Connecting dots across the system
CPP Investments takes an integrated approach to energy—working together across asset classes with connections among teams including Sustainable Energies, Infrastructure, Credit, Private Equity, Active Equities, and Portfolio Value Creation. This structure supports investment across the full energy value chain—from grid infrastructure and storage to industrial decarbonization and new fuels.
Rogers described this as “investing in the system, not just the pieces,” pointing to the value of long-term capital that can move across sectors and strategies. Several participants noted that this approach doesn’t just benefit CPP Investments—it benefits its portfolio companies as well. Being part of the CPP Investments ecosystem gives them access to a broader network of expertise, global insights, and patient capital that can be deployed to scale ideas and accelerate growth.

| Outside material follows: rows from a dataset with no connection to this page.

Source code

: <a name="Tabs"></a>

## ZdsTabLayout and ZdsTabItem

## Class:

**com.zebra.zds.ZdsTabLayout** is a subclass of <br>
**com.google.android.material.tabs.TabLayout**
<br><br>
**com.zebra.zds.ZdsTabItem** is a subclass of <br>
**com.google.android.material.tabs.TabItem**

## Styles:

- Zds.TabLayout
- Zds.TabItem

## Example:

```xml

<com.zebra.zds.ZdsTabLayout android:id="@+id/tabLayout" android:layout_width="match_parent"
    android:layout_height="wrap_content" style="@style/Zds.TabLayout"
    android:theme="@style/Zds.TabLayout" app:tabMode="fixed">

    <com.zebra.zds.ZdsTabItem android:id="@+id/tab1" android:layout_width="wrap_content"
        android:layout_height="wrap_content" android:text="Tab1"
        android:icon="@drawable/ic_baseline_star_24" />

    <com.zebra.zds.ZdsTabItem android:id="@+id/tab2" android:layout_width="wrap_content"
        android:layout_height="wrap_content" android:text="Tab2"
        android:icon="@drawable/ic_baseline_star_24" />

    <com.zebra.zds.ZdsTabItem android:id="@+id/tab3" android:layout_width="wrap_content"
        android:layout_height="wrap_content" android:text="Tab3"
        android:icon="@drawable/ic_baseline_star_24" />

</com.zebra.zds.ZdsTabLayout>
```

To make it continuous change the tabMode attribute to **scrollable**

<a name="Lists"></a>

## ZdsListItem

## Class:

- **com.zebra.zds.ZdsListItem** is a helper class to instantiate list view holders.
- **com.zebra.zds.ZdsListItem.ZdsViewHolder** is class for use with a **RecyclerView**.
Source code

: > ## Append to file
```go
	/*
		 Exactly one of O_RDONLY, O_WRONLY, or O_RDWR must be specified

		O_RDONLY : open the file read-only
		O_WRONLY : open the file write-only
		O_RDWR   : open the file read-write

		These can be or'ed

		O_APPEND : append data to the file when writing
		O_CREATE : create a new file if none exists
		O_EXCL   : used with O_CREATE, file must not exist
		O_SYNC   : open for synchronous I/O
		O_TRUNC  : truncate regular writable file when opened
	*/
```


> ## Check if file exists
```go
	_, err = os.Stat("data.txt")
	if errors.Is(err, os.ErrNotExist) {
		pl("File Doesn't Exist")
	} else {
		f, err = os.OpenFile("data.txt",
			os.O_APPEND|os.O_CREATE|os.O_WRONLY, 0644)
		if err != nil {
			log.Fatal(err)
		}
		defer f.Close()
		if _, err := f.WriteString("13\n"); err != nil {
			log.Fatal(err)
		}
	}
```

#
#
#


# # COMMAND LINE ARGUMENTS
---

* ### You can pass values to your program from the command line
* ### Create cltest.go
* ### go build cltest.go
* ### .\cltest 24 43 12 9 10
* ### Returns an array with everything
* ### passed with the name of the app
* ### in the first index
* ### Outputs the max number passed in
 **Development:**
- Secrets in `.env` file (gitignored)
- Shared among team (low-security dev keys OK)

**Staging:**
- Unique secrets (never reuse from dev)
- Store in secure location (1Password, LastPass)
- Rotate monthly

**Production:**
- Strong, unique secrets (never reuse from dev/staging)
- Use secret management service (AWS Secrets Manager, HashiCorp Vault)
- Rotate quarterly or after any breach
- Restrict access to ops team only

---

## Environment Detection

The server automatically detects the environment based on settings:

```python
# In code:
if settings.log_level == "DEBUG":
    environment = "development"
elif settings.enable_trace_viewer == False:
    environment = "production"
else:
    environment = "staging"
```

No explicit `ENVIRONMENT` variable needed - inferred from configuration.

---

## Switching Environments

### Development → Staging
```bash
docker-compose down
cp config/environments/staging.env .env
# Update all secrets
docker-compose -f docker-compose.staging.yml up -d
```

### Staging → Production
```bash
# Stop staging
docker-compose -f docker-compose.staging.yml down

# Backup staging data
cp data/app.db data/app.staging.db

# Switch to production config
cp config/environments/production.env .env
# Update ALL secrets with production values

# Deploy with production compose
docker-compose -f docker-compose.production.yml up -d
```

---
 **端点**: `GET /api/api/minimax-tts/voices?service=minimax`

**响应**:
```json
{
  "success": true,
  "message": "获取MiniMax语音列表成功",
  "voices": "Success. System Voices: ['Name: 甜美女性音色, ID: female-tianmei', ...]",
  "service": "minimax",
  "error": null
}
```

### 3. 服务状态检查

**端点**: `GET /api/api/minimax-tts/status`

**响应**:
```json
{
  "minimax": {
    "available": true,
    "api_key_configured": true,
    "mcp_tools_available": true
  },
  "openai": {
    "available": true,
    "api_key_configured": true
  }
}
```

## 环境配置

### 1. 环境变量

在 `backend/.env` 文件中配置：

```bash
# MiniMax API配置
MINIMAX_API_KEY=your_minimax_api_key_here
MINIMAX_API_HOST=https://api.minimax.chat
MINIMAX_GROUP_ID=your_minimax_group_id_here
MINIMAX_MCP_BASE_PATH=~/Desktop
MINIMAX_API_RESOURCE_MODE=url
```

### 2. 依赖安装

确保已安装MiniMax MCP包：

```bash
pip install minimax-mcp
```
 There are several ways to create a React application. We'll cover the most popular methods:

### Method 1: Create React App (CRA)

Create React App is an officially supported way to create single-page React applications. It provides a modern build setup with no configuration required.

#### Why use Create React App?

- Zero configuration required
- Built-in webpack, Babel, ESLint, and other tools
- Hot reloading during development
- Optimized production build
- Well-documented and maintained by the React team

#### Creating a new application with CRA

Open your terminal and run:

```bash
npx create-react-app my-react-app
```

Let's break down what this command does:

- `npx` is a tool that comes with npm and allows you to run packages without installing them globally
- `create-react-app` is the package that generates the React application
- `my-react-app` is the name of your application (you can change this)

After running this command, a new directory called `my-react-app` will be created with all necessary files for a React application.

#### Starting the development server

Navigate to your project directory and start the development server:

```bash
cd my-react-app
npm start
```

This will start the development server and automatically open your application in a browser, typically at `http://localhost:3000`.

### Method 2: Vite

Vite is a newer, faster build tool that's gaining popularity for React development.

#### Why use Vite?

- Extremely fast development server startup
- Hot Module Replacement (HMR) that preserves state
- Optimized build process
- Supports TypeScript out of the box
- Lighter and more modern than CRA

That ability to connect insights and capital across the Fund is increasingly what sets CPP Investments apart. It’s why many of its partners view it not only as an investor, but as a strategic ally in building the next generation of energy infrastructure.
Investing beyond the power sector
The scale of the energy transition holds relevance well beyond the power sector.
Rather than focus solely on reducing emissions within its portfolio, CPP Investments aims to support decarbonization across the broader economy. Its Decarbonization Investment Approach backs companies that are transitioning their business models and scaling new clean technologies.
This approach is designed to reflect how the real economy works—with emissions, growth, and reliability all needing to be managed at the same time. “We’re investing with the energy transition in mind, not just in it,” said Rogers.
This shift from a sector-specific view to a systems-level perspective reinforces the importance of capital that can be patient, flexible, and aligned with long-term structural change. Sectors like steel, cement, and agriculture—often overlooked in net-zero discussions—are where transition finance remains both necessary and underdeveloped.
A transition measured in years, not headlines
The energy system is advancing, but in uneven and often contradictory ways. Near-term demand growth, permitting challenges, and supply-chain pressures persist as headwinds, reminders that progress rarely moves in a straight line. Yet continued technology innovation, evolving regulatory frameworks, and growing customer demand for cleaner, more reliable energy are creating powerful long-term tailwinds.
Navigating that balance will take more than technology and capital. It will require trust, adaptability, and a clear view of both current realities and long-term goals. That’s where CPP Investments can have real impact, by bringing patient capital, cross-sector expertise, and a global perspective to an industry that needs all three.
It’s work measured not in headlines, but in lasting outcomes that reflect the value of steady, long-term investment.